Excerpt provided:

There’s an accepted wisdom nowadays that trust in business is broken. But is it? And is the extent of the problem the same, around the world?
This is just one of the issues we’ve explored in the Ipsos Global Trends Survey.
At a headline level, the trust deficit does seem as wide as ever. Exactly half (50%) of the people surveyed say they don’t have a high level of trust in business – comfortably outnumbering the 2 in 5 (42%) that do.
The news seems even grimmer for the leaders of these businesses. Fully 3 in 5 (61%) of the public don’t trust them to tell the truth.
Is this part of a wider, global trend – what Bobby Duffy (Managing Director of Ipsos MORI’s Social Research Institute) calls the ‘crisis of the elites’? This trend is encapsulated in the view, held by a majority in every single country in the study, that the economy is rigged to the advantage of the rich and powerful.
Perhaps. But look a little deeper, and trust in business is actually much higher than belief in the ‘system’ as a whole. As we’ll see in the next section, the world is divided on whether business can be trusted or not, but it’s also not the wholesale rejection seen with politics in much of the world. Consumers do not automatically group businesses and brands together with the ‘elite’. This is maybe because ‘business’ is so much more varied than the economic ‘system’ in people’s minds, made up of individual companies and brands that they do connect with.
Trust in business isn’t one-size-fits-all.
If you’re the globe-hopping CEO of a multinational, our findings suggest you should tailor the way you speak about trust, depending on where your plane touches down.
In India and Indonesia – among the world’s fastest-growing major economies, where commerce is an engine of progress – more than 7 in 10 have a high level of trust in business – far outstripping the 3 in 10 or so who trust businesses in the mature European economies of Germany, Spain, Britain and (least trusting of all) France.
However, mistrust of business leaders is more widespread, with countries as diverse as Russia, Argentina, South Korea, France and Belgium particularly mistrusting.
We’re also seeing intriguing demographic differences. Generation Xers, Millennials and Generation Zers all tend to be more trusting of business than Baby Boomers, though not overwhelmingly so, while women are more mistrustful than men. High levels of both education and income are also good markers of higher trust – as are living in a large city or the suburbs, and having children.
So when we ask whether business is trusted, we need the qualifier – trusted by whom? And, as we’ll see in the next section, trusted to do what?
What we talk about, when we talk about trust.
At its most fundamental level, trust in businesses is about competence – do we trust corporates to sell us things that are safe, reliable and effective?

Dataset extract:
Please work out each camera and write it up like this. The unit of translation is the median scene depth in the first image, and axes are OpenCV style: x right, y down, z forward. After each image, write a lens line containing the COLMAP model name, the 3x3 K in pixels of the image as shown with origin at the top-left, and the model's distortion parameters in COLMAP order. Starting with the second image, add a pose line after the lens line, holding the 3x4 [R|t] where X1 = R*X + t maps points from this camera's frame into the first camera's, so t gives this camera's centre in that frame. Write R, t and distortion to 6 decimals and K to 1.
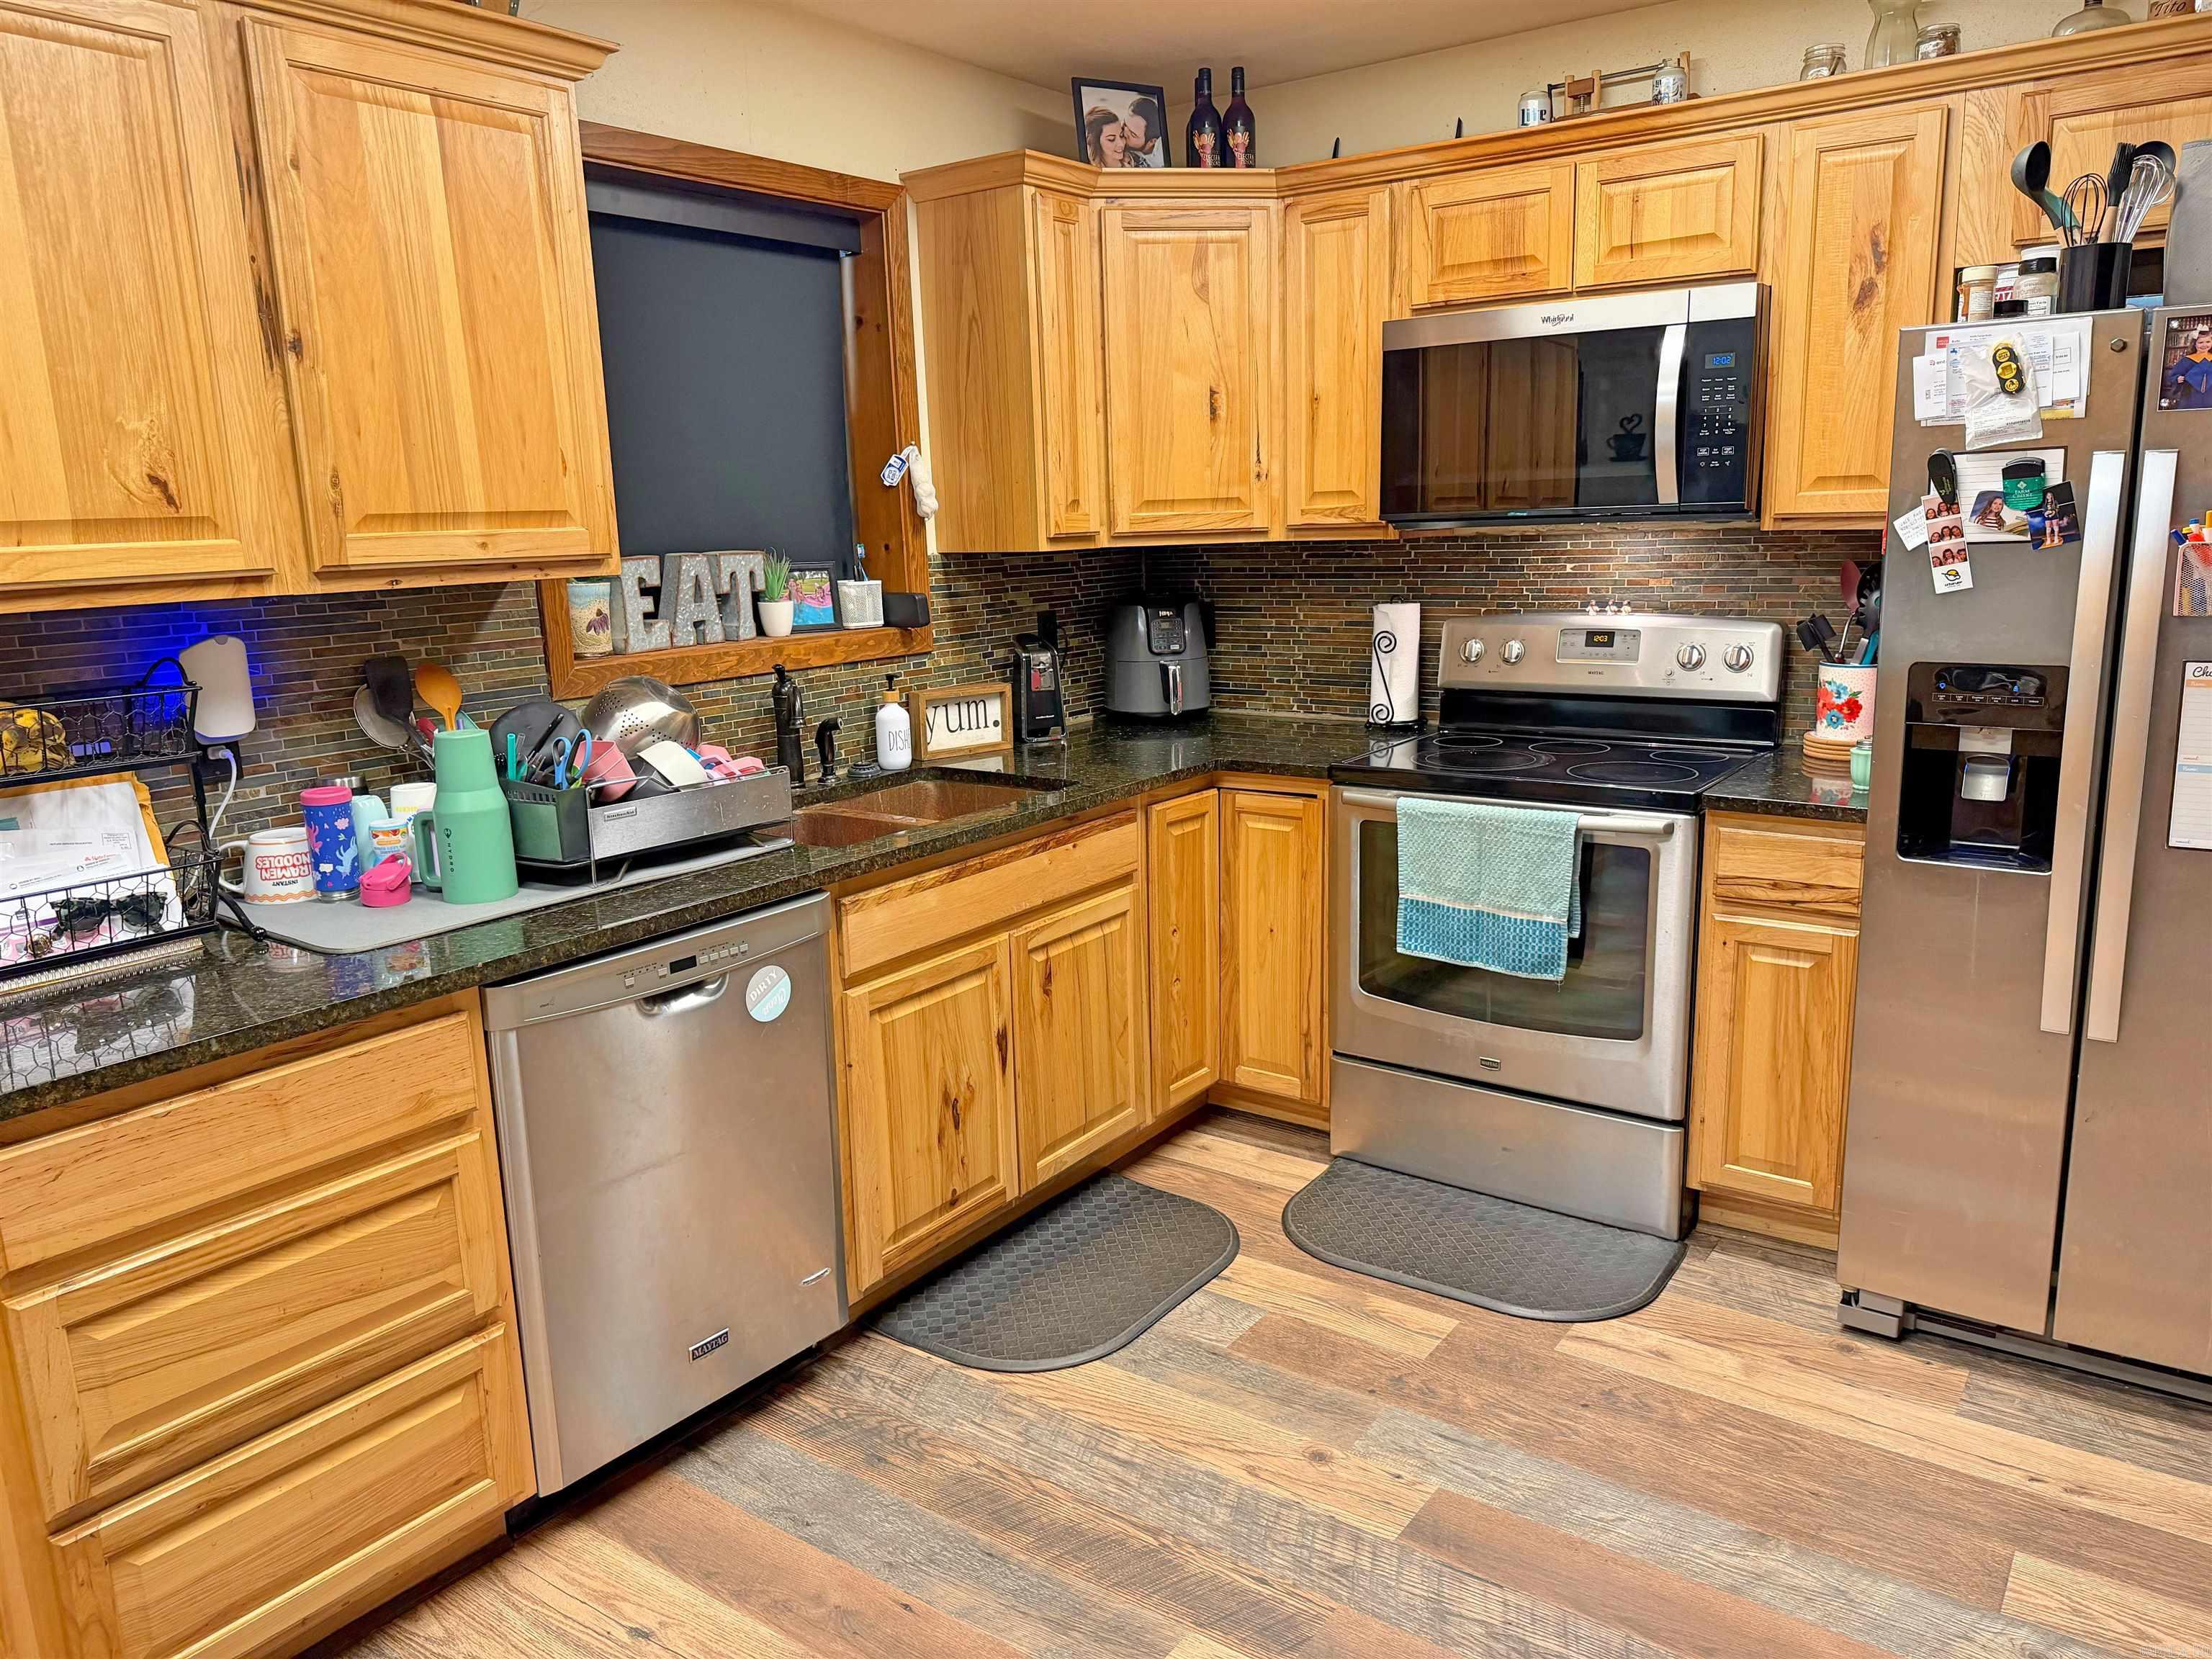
lens RADIAL K [[1536.4, 0, 1100.2], [0, 1536.4, 834.5], [0, 0, 1]] dist [-0.011008, -0.005622]
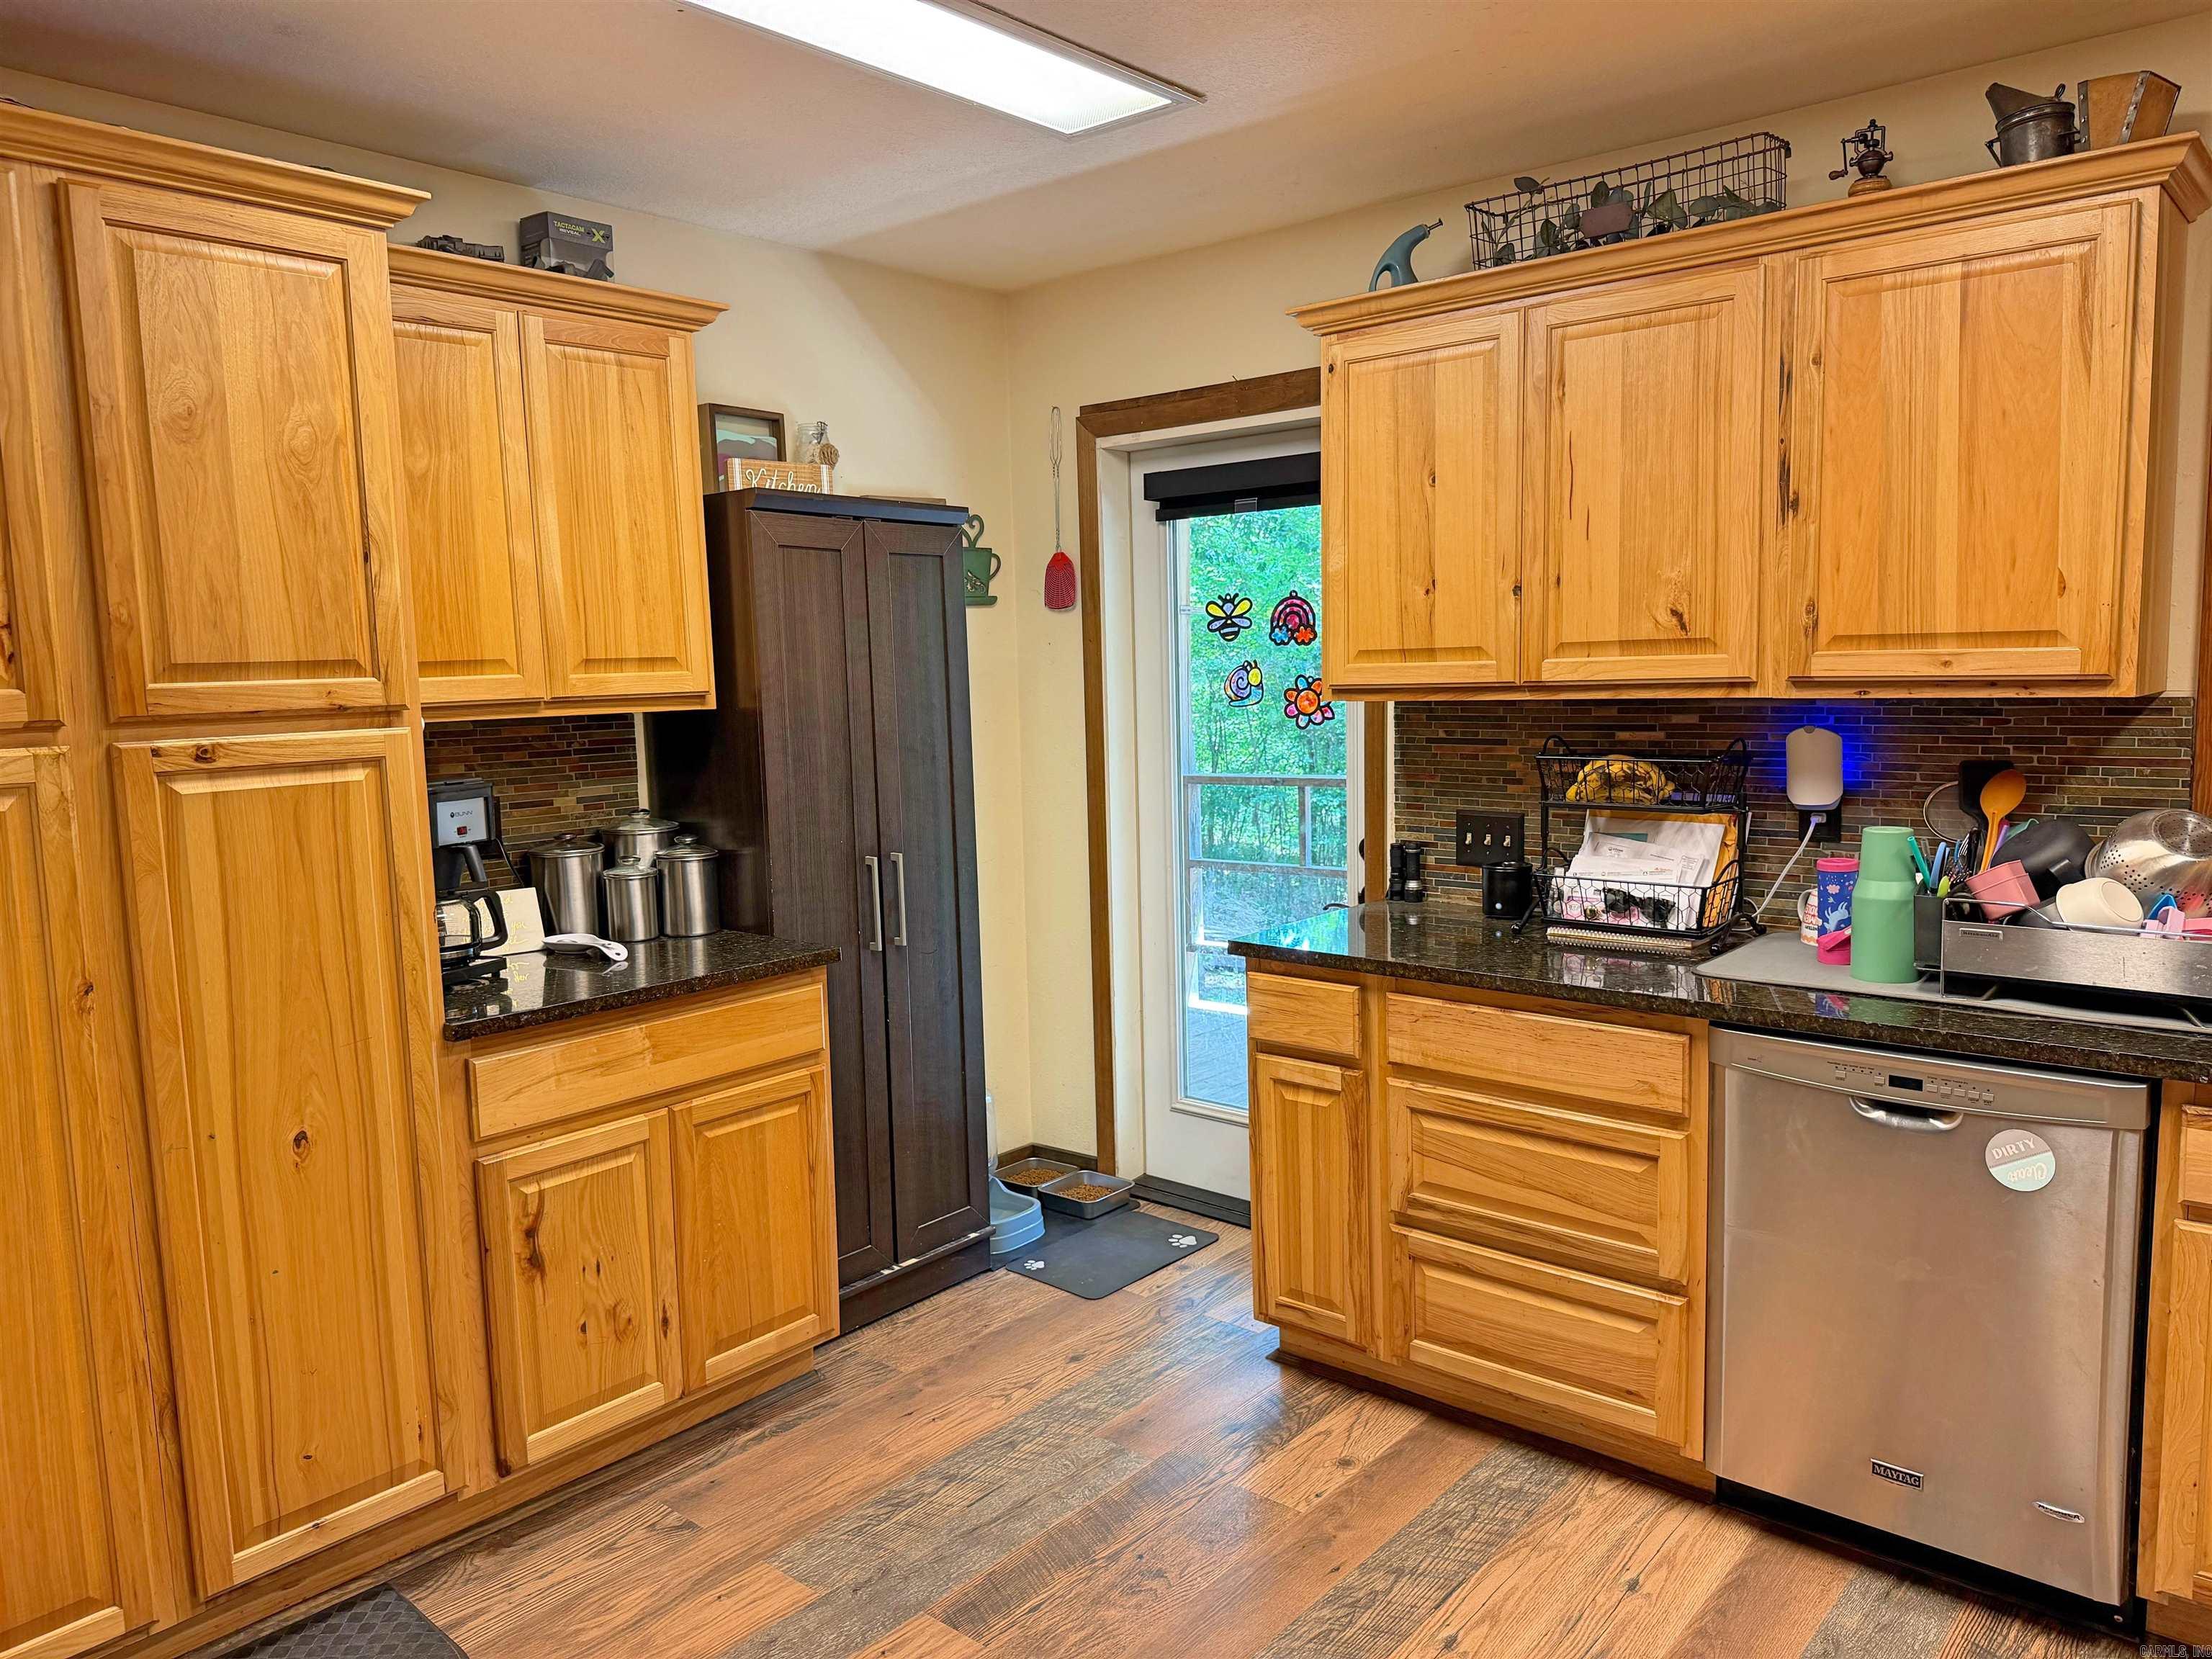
lens RADIAL K [[1536.4, 0, 1100.8], [0, 1536.4, 833.2], [0, 0, 1]] dist [-0.011008, -0.005622]
pose [[-0.092041, 0.142374, -0.985524, 0.767447], [-0.177967, 0.971438, 0.156960, -0.142486], [0.979723, 0.189837, -0.064075, 0.534290]]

Try it: Please pick up the piece on trust in business and carry it on past its last sentence. The listing plays no role in this work.

Answer below:
On the whole, yes we do; 3 in 5 of us (57%) trust business to deliver the standard of products and services that they promise. But still, 2 in 5 (and many more in Russia, South Korea and Argentina) don’t assume even this basic level of competence, whether because of topical crises or more long-term, systemic failings.
Better news for corporates is that three quarters of us (73%) trust them to drive innovation, through new products, services and ideas.
Increasingly, though, many of us aren’t satisfied with a company just fulfilling a transactional need. Activist consumers and engaged citizens also look for corporate behaviour that is responsible, ethical and benefits more than just the elite few. For instance, globally, 67% of us agree that it’s become more important that the brands we choose make a positive contribution to society, beyond just providing a good service or product. This is the majority view in virtually all countries we surveyed.
So it’s worrying that more of us disagree than agree that businesses can be trusted to care for the environment (54% disagree, 39% agree) or even to treat their own employees well (50% disagree, 43% agree). Once again, it’s people in South Korea and Russia who are most sceptical on both counts, with India most positive.
Are businesses leaving communities behind?
What about the contribution of industry and commerce to our national economies – how does this affect trust?
Despite repeated outcries over tax avoidance and off-shoring, two thirds (67%) do trust businesses to deliver economic growth in their country. Only France is marginally against this view on balance, and once again it’s the dynamic economies of India and Indonesia which are most upbeat.
However, in terms of improving the socio-economic conditions of our own communities, opinion is much more split; 2 in 5 (42%) of us – and more in France, Great Britain and South Korea – don’t trust business to do this. And as we might expect, mistrust is greatest among inhabitants of rural communities.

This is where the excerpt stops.